So I meet this seemingly amazing guy a few months back, operative word being “seemingly”. He’s employed, childless, ambitious, funny, and educated, all wrapped up in this perfectly chiseled, caramel smooth exterior. We start off with fun dates out to eat, bowling, movies, all that cute stuff, and eventually begin having date nights at home, complete with dinner, wine and lighting to match the mood. After an undeniably tense and romantic date one evening, we decided to consummate the friendship; I’ll spare you the details, but it was “interrupt your beauty sleep, to get up and cook breakfast in the morning”, good.
We did the-do a couple more times for the next couple of weeks, when out of nowhere he starts acting distant. No more jokes, no more dates, no more long conversations. Now I’m not stupid, I know he got what he wanted and then bounced. However, I was perplexed as to why he would put in all of that energy, just to get some booty. That’s when I realized I had been blinded by emotion, and failed to acknowledge that there are a bunch of different ways a guy can go about getting what he wants. It’s not going to always be the obnoxiously immature guy who flat out says “I wanna hit”, it can be the sweet ones too. In my experience here are the various types of façade’s men use to get in the sheets:
Mr. Rug Snatcher: This type of guy plays on women’s need for exclusivity and commitment. He speaks to her hopeless romantic side, following all of the rules of courting a woman: dates, sweet promises, creating fantasies etc. You get right past the point of liking him, approaching the cusp of becoming attached, when you decide to have sex with him. Right then, he snatches the rug from under your feet, and the person you thought you liked is a distant stranger.
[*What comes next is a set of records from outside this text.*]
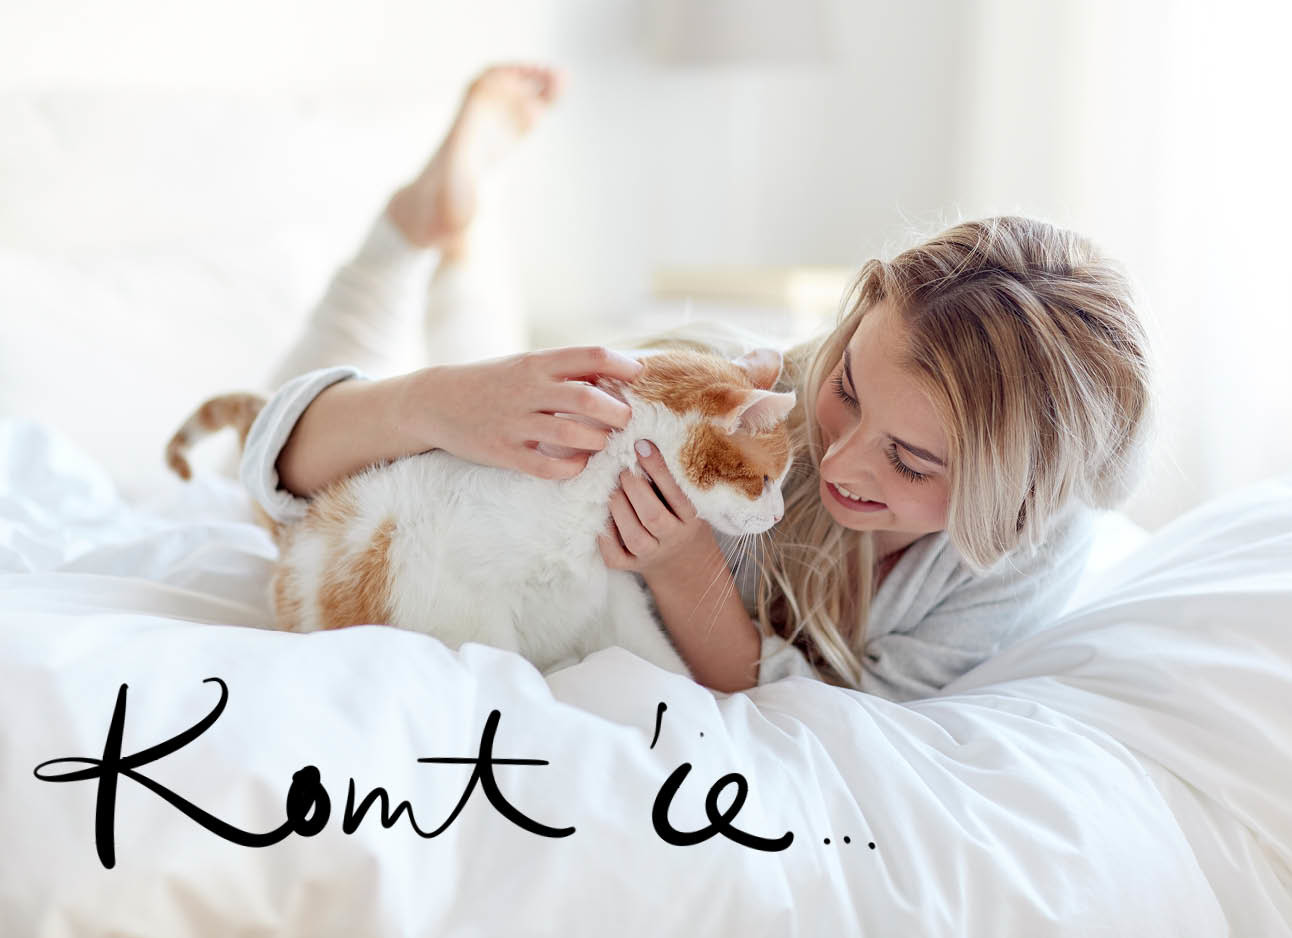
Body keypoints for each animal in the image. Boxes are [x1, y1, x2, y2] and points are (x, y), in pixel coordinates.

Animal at [165, 346, 795, 677]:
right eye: (767, 480)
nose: (778, 514)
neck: (579, 507)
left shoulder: (615, 598)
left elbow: (666, 667)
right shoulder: (471, 605)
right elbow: (506, 666)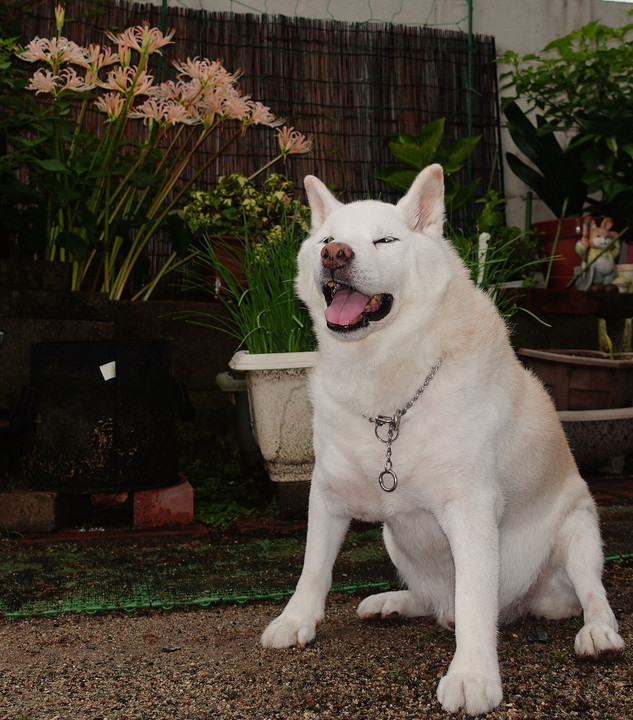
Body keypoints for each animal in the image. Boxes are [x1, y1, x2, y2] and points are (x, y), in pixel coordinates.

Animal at [258, 165, 624, 720]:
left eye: (385, 240)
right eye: (326, 239)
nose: (336, 254)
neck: (386, 387)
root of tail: (527, 603)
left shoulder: (469, 510)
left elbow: (475, 602)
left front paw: (472, 676)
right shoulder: (327, 494)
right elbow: (312, 569)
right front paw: (295, 620)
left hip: (579, 531)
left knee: (588, 594)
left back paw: (599, 633)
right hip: (395, 540)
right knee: (438, 601)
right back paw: (393, 603)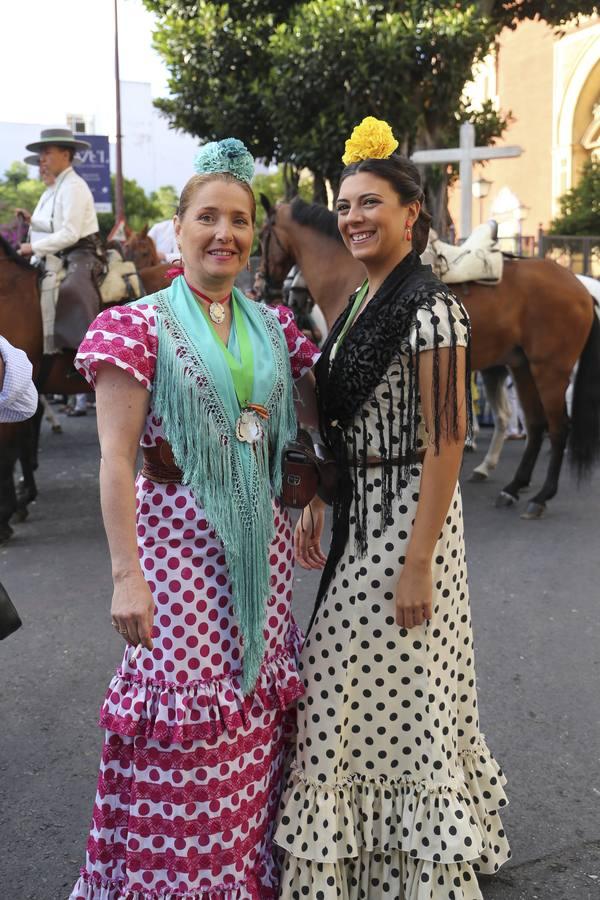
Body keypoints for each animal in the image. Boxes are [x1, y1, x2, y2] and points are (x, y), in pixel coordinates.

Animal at [258, 197, 600, 520]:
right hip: (521, 366)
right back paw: (513, 486)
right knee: (535, 424)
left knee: (558, 428)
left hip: (550, 370)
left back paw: (540, 496)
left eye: (264, 236)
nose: (277, 291)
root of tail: (579, 284)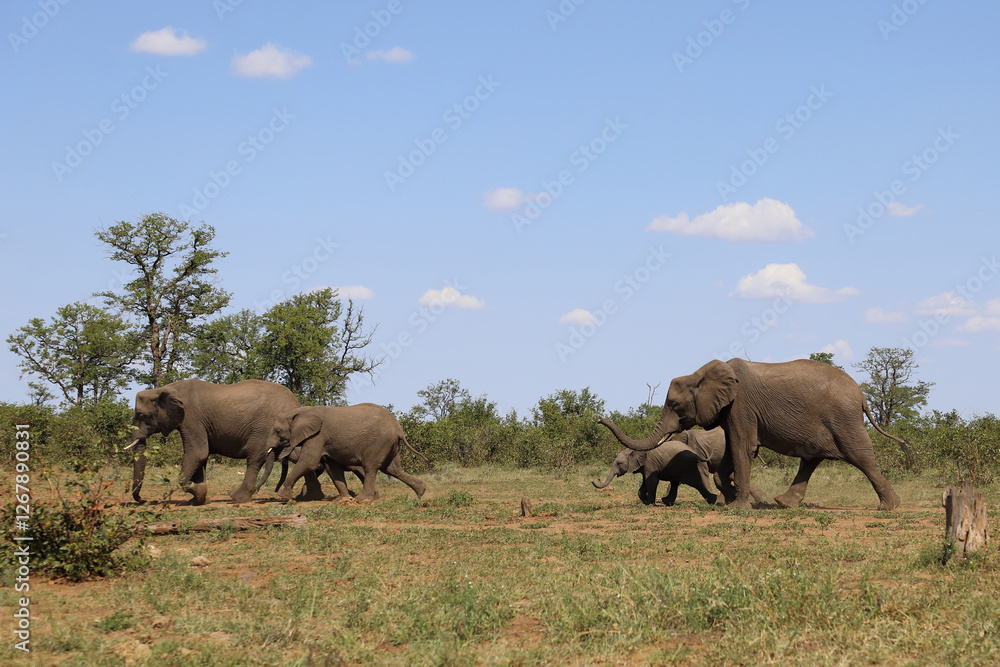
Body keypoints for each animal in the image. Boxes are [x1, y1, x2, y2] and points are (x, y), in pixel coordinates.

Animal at [127, 379, 300, 505]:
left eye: (141, 414)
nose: (142, 499)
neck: (167, 389)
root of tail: (296, 402)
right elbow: (201, 458)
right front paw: (200, 499)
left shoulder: (192, 419)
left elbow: (197, 453)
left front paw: (200, 494)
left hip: (264, 429)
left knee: (254, 460)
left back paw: (236, 498)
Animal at [267, 403, 429, 503]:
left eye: (278, 431)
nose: (275, 492)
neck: (298, 412)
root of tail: (398, 428)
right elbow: (333, 468)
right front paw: (343, 499)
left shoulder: (317, 436)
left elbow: (309, 462)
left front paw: (282, 497)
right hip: (390, 445)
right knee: (392, 469)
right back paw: (421, 491)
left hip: (379, 443)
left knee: (370, 467)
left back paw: (362, 499)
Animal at [592, 428, 765, 506]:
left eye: (618, 464)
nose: (594, 481)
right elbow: (646, 482)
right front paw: (647, 500)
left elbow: (652, 480)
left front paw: (651, 503)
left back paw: (716, 500)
Mr. Exclusive: There’s a technique in sales where you get the person to buy, by making them believe they’re missing out on an exclusive, last chance deal. That’s what Mr. Exclusive does; calls you last minute on a Thursday night and tells you how bad he needs you, and how he won’t have much time outside of Thursday to see you. If you oblige, he’ll come through, get what he came for and possibly hit you up the next month.
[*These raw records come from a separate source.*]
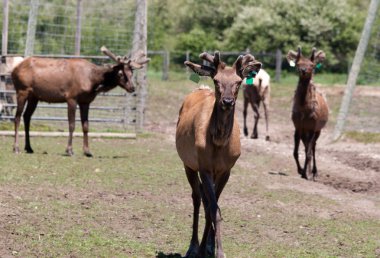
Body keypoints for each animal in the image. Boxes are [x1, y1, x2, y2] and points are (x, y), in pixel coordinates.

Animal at [12, 46, 148, 156]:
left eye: (131, 73)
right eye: (120, 73)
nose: (132, 88)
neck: (92, 81)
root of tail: (14, 69)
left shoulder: (85, 101)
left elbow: (86, 126)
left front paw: (87, 151)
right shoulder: (71, 98)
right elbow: (72, 124)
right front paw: (69, 150)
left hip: (34, 97)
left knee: (27, 116)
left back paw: (29, 148)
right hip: (22, 90)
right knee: (17, 117)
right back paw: (16, 148)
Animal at [176, 51, 262, 256]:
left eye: (238, 82)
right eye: (217, 80)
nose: (228, 101)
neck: (219, 143)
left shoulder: (226, 170)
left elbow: (215, 208)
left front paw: (212, 247)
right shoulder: (205, 167)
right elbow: (212, 208)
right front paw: (211, 250)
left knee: (204, 198)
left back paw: (206, 244)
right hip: (188, 164)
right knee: (197, 198)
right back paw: (193, 246)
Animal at [288, 46, 330, 179]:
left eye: (312, 65)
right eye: (298, 63)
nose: (303, 70)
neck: (304, 110)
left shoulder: (312, 126)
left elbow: (308, 152)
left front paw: (306, 173)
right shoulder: (298, 126)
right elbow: (295, 152)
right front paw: (301, 170)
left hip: (318, 130)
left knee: (313, 147)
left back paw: (314, 172)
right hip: (305, 131)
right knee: (308, 146)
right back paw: (309, 170)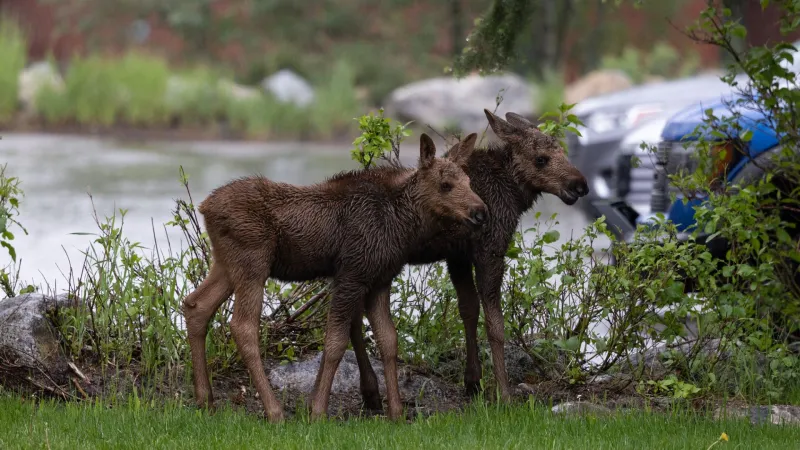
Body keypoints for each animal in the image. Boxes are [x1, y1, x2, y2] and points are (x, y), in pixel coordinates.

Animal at [181, 133, 487, 422]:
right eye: (445, 185)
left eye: (469, 181)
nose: (481, 212)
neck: (404, 227)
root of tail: (205, 207)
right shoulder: (351, 274)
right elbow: (336, 342)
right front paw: (317, 411)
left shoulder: (380, 280)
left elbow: (389, 340)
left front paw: (397, 413)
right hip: (253, 263)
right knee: (243, 326)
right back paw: (274, 411)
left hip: (226, 264)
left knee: (196, 305)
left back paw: (205, 400)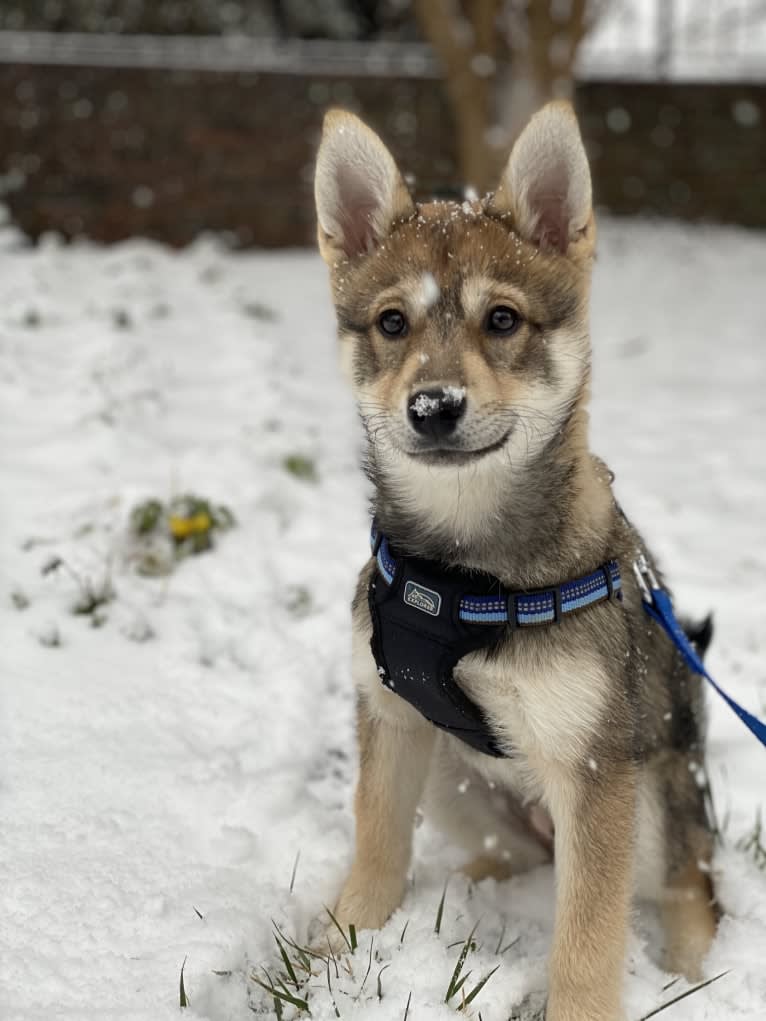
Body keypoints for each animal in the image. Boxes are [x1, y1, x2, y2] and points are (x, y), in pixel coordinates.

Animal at [312, 101, 719, 1021]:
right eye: (392, 322)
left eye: (502, 319)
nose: (433, 406)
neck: (466, 573)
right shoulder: (387, 716)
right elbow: (374, 849)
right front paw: (336, 949)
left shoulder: (596, 769)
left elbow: (589, 939)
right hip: (451, 777)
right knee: (520, 859)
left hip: (655, 801)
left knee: (693, 885)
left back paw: (692, 971)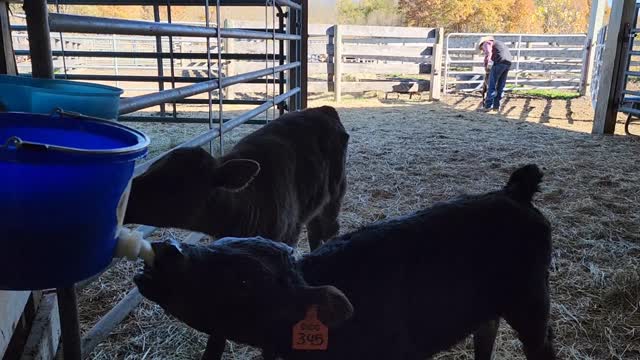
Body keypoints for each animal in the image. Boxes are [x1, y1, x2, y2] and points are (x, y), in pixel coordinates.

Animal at [134, 165, 556, 360]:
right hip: (487, 306)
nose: (169, 249)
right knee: (486, 333)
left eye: (243, 283)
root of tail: (513, 192)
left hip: (531, 303)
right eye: (219, 243)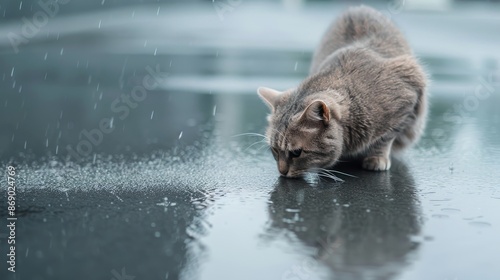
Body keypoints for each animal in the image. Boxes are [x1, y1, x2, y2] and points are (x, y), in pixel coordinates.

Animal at [258, 5, 426, 177]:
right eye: (274, 150)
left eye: (296, 152)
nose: (282, 172)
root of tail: (358, 7)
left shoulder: (408, 98)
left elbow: (385, 138)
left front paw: (377, 158)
Mr. Friend with No Benefits: You and this guy are on the same page in the beginning: both of you agree you aren’t ready for a relationship. Instead you both decide to be friends with benefits: after all you‘ll have someone to satisfy your sexual cravings, but also have a friend to confide in and have fun with. The only problem is, he has no intention of being an actual friend and he won’t be there to listen when you need him. He’ll be present for the sex, and when you find that you need his friendship, he won’t be around.
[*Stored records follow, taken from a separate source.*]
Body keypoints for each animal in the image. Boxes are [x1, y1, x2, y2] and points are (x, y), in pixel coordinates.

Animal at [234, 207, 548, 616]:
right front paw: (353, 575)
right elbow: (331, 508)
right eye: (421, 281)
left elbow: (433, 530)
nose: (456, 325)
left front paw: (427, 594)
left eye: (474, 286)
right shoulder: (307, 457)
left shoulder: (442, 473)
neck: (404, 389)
Mr. Devastated: This man plays on our instinct to want to care for those in need. He’ll pretend to be hurt, devastated, or tormented by something going on in life. It could be his crazy ex, his stressful job, or back pain, whatever it is; he insists it won’t be better without you as his literal release. Once you agree to help his stress go away, you’ll go away with it.
No matter the façade, my biggest lesson would be to always be aware of what you want; and don’t be blinded by lust like I was. If you want something serious with a guy, have serious expectations for him, and be patient and conscious of his intent; if a guy wants nothing more than to hit it, you will know.